GT64: Championship Edition

A short while ago I reviewed World Driver Championship, a game I played in an attempt to find out if the Nintendo 64 ever had a Gran Turismo killer. Although I’ve come to really enjoy World Driver Championship, the game that caused me to start this quest was GT64 Championship Edition. I had played GT64 through an emulator quite a few years ago, but due to limitations in the emulator I never really got into the meat of the game. After acquiring a real cartridge I felt it was time for me to fire up the console and give the game a play through to see what it contributed to the racing video game genre.

The first thing I noticed was how similar the GT64 and Gran Turismo title screens are, with GT64 even seeming to be trying to upstage Gran Turismo. After pressing start it’s time to select a mode, of which there are three, along with records and a very sparse options menu. The main part of the game is the Championship Mode, which is pretty self-explanatory, but there is also Time Trial and Battle Mode. Both of these modes will pit you against the clock, except in battle mode with the added competition from AI or another player. Once the mode has been selected it’s time to pick your car. The game tries to trick us into believing there are fourteen to choose from, but there are really only six different licensed cars. Twelve of the fourteen teams are real 1997 All Japan Grand Touring Car Championship teams, the other two are there to represent the game developer and publisher.

Title screen comparison.

After you’ve selected the mode and chosen which car, team and style of transmission you want you’re given the option to modify the Com Team Entry, a feature I didn’t bother much with after I found out I couldn’t fill the field completely with the exact same car. Next you’ll be allowed to select your racing parameters in the form of which level you want the AI to compete at (Easy, Normal or Hard), how many laps (3, 6, 12 or 24) and how you wish to qualify (3 Laps or Special stage). Special Stage puts the player on the track with a singular warm up lap and a singular timed lap to determine where you’ll start. The three lap option gives the player three laps to make the best time. If qualifying is available in a racing game I usually forgo it to get to the action quicker, that’s not possible with GT64. You must qualify and that’s all there is to it.

If you thought now was when you would be allowed to qualify and finally get to race, you would be wrong.
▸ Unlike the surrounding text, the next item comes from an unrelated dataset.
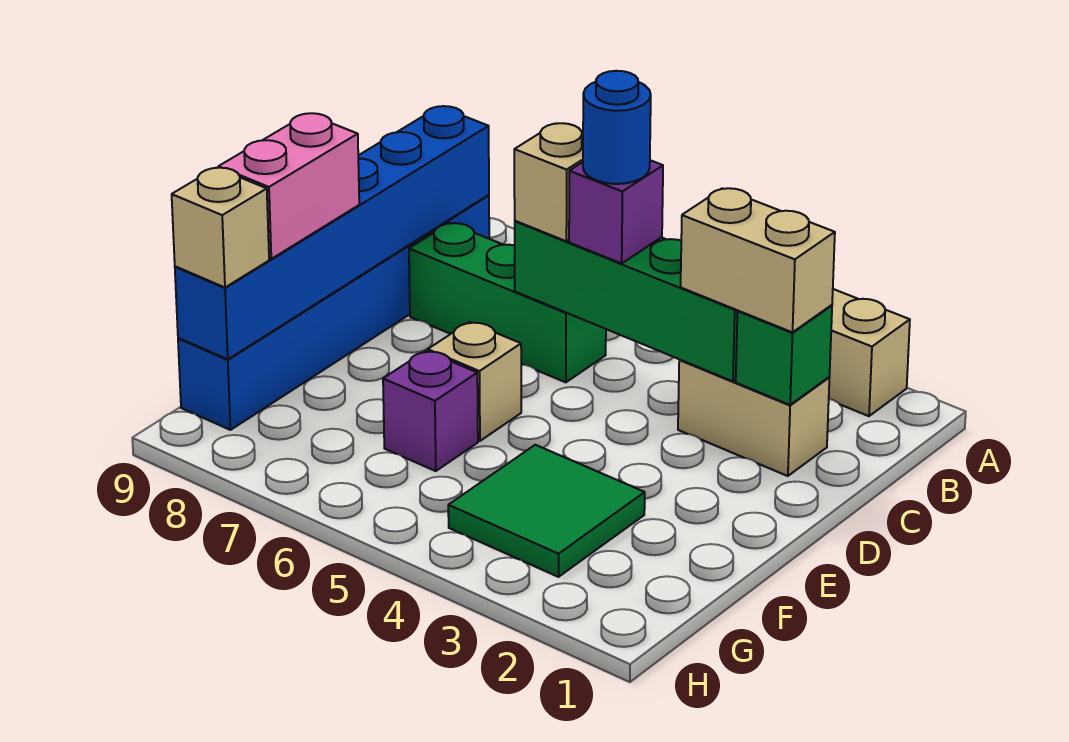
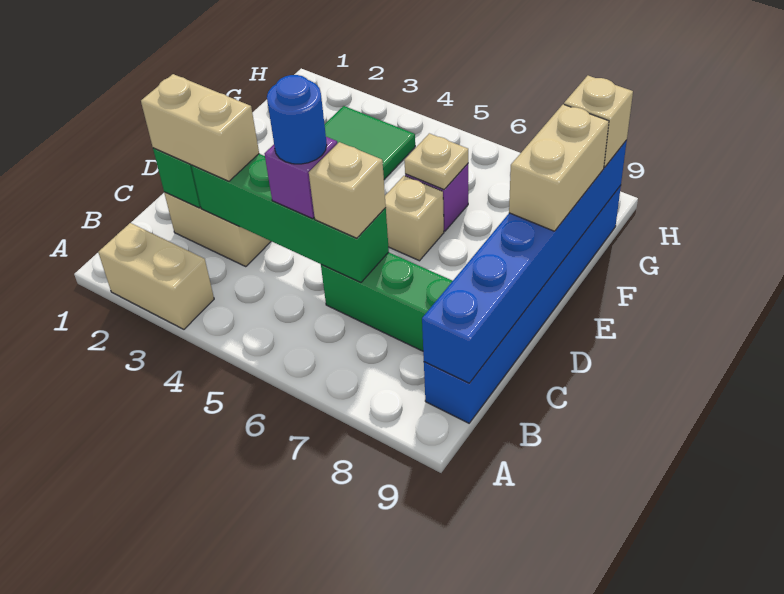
pink 1x2 brick [218,113,359,259] -> tan 1x2 brick [509,104,609,231]
none -> tan 1x1 plate [404,133,468,189]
The next menu is where the player is given the chance to adjust their car’s setup, do some testing on the track in free run, start qualifying, load a car setup file from the memory card, or quit out completely. Allowing a car setup to be saved and loaded from a memory card felt the most like a Gran Turismo feature throughout this game. Something to keep in mind is that you can adjust Transmission, steering, brakes, tires, front and rear suspension, front and rear downforce and gear ratio, but only in a very simplistic way. Each item has a set of numerical values at the bottom of the screen, which is essentially just a more complicated slider, that explains how each number selected will affect the car. After dialing in your car you can test it in free run or qualify as-is.

Finally, we’re on the track and ready to go, and let me tell you, after a few weeks of playing World Driver Championship I have to say I can’t remember the last time I played a racing game that made me battle the car more than the AI. In World Driver Championship drifting could be used as an effective way to overtake or corner any given turn, not in GT64. Just as turning seems to be effective enough to make the corner your car throws itself into a drift that nobody asked for and will remain as such even when you let off the gas, causing you to wrestle for control to get the car pointed straight ahead again. At first I was frustrated but I eventually started slowing down at each corner, to the point I thought I was losing time for sure, and feathering the throttle until my car hooked and could make it through. Although I felt I was going too slow, apparently the game felt that was the perfect tactic, and it works. Sadly the fun that I learned to start having was short lived as there are only three tracks with a few variations. That’s not to say they’re not fun, but it wouldn’t have hurt to add a fourth or fifth track.

The visuals of the game look nice, I wouldn’t say they are top notch but I feel they would pass for a mid-life PS1 game in terms of quality. There is some pop up on items in the distance but finding my way around a track was never an issue. I did believe, for a short while, the fog to blur the render distance was pretty bad, later I realized that was only that particular race’s weather conditions and not always the case. Car shapes look fairly decent, even though half of them are merely rectangles with rear spoilers attached, but they do represent that vehicle pretty well for the time.

GT64 Championship Edition started out with noble intentions, but like so many other games it missed the mark. In my opinion World Driver Championship is the superior game between the two, but GT64 is still a decent racing game, once you learn to handle the car. If you took the good qualities of World Driver Championship and combined them with the good qualities of GT64 Championship Edition I think that game may be remembered today as a decent Gran Turismo clone. Even a simple combination such as choosing cars and rise through the ranks like in World Driver Championship coupled with the ablity to adjust the car’s settings before a race like GT64, probably would have been something remembered fondly today.

Posted July 17th, 2020

About the author

Samuel Floyd first fell into video gaming with the Atari 2600...in the mid-90s! Always late into the system wars, Samuel enjoys that as he acquires them when they're cheap and the hot titles of yesteryear are bountiful. Samuel loves RPGs, his favorite being Crystalis for the NES.